Sayın Erdoğan; yeter artık! Milletimizin yakasından bir düşün artık! Çileyi, yokluğu ve yoksulluğu reva gördüğün bu milletten, hangi yüzle çıkıp da helallik istiyorsun? Ayıptır, günahtır.
Bak ben sana doğru adresleri söyleyeyim; mesela git, milletimizin alın teriyle kasalarını doldurduğunuz, o beş müteahhitten helallik iste.
Mesela git, arpalığa çevirdiğin yönetim kurullarına atadığın, gelin, damat ve kayınçolardan helallik iste.
Mesela git, Sarayda beslediğin, 5 maaşlı danışmanlardan, yandaşlardan, trollerden ve malum vakıflardan helallik iste.
Daha dün, “işyerleri kapanıyor diyenler yalan söylüyor” diyordun, bugün utanmadan, onlardan helallik istiyorsun.
Dün, eve ekmek götüremiyoruz diyen esnafa, “abartıyor” diyordun, bugün utanmadan, onlardan helallik istiyorsun.
Dün, feryat eden çiftçiye, “terörist” diyordun, bugün utanmadan, onlardan helallik istiyorsun.
Böyle yüzsüzlük, böyle utanmazlık, böyle terbiyesizlik olmaz.
Sen haram içinde sefa sürerken, dar günde tek başına bıraktığın milletimizden, şimdi çıkıp da, helallik alamazsın Sayın Erdoğan.
Ama illaki helalleşmek istiyorsan, ben sana yolunu söyleyeyim.
Siyasetçi, milletiyle kürsüden attığı nutukla helalleşmez.
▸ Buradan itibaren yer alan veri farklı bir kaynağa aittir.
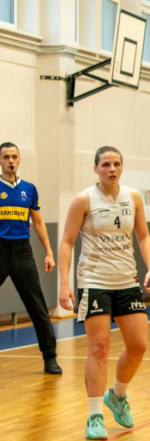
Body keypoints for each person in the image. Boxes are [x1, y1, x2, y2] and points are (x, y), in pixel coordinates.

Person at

Siyasetçi, milletiyle sandıkta helalleşir. Madem helallik alacaksın, önce aziz milletimizin önüne sandığı getireceksin,
helalliği öyle isteyeceksin. Sandığı getireceksin, milletimiz sana ne diyecek göreceksin.
Öyle kürsülerden üfürmekle olmaz. Halep oradaysa, arşın burada. Madem helallik alacağına eminsin, buyur bakalım, hodri meydan!